Passive aggression has always been a concept that eludes me. I’ve attempted it and failed miserably. The “aggression” part I got down but the “passive” part, not so much. I never really understood why people bothered to come up with ways for you to know they’re upset with you without outright saying, “I’m mad at you for X, Y and Z.” It seems immature and a complete waste of time. I also wouldn’t blame the other person for not responding at all because if something was truly bothering or upsetting you, it should mean enough for you to bring it up as opposed to tiptoeing around the matter giving hints of dissatisfaction.

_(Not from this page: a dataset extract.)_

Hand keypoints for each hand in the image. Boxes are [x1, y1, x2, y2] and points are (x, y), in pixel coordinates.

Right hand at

What makes me bring this up is rather embarrassing. I had some free time before work last week so I picked up a magazine, Cosmo (what can I say, I’m an intellectual) and flipped through it. I came across this section titled Bitch It Out. The title pretty much sums up what it’s about: readers send in letters and pictures of things they want to complain about. One part stuck out: “Every sat there rolling your eyes as a text-addicted friend spends a dinner date with her thumbs glued to her cell? The next time she picks up the phone while you’re supposed to be catching up, text her, ‘I might as well be out to eat by myself, LOL!’ It gets the message across in a nonconfrontational way.”

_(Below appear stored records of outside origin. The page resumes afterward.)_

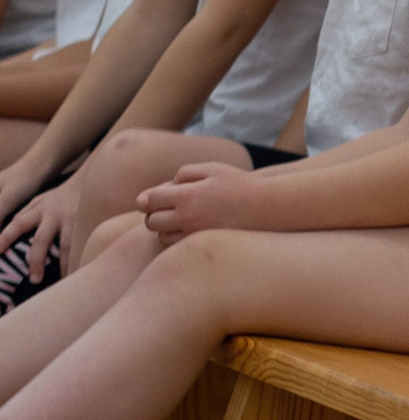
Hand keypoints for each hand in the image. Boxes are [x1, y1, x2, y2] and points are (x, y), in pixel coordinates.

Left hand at [0, 173, 79, 283]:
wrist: (89, 180)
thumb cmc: (60, 197)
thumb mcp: (40, 201)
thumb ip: (27, 216)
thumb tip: (10, 235)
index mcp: (36, 209)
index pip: (17, 223)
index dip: (6, 236)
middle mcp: (52, 215)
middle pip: (40, 239)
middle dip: (35, 260)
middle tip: (33, 280)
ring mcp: (70, 220)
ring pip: (64, 246)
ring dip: (62, 265)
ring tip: (62, 282)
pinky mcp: (86, 225)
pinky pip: (83, 246)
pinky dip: (80, 260)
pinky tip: (79, 273)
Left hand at [138, 161, 260, 245]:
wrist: (271, 208)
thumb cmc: (239, 185)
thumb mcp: (211, 170)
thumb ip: (182, 175)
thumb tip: (161, 189)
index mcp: (186, 196)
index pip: (149, 200)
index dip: (150, 199)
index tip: (159, 198)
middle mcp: (188, 218)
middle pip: (152, 222)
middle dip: (154, 215)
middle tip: (166, 211)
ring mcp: (197, 236)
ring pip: (163, 238)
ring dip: (165, 230)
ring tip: (181, 222)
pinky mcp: (207, 248)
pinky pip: (179, 249)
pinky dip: (178, 242)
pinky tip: (191, 232)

I found this irritating for two reasons. Reason one: Yes, what the texter (let’s call her A) was doing was extremely rude and should have put the phone down and had lunch with their friend (let’s call her B) and engaged in a real conversation, yet how does that justify what the B did in response? In my opinion, B’s passive aggressive response to all the texting was way worse than what A was doing. If it really bothered her so much, why would it have been so difficult to simply ask the friend to stop texting as opposed to committing the crime herself and texting her anger? I’m sure the texter thought, “I have tasted my own medicine and it is bitter.”
Reason two: I acknowledge that Cosmopolitan magazine is not exactly award-winning literature, but the fact that they endorse this type of information and “advice” is appalling and awful. I realize that much of what is found in this magazine shouldn’t really be taken to heart, but they could have at least attempted to give advice that wasn’t laughable.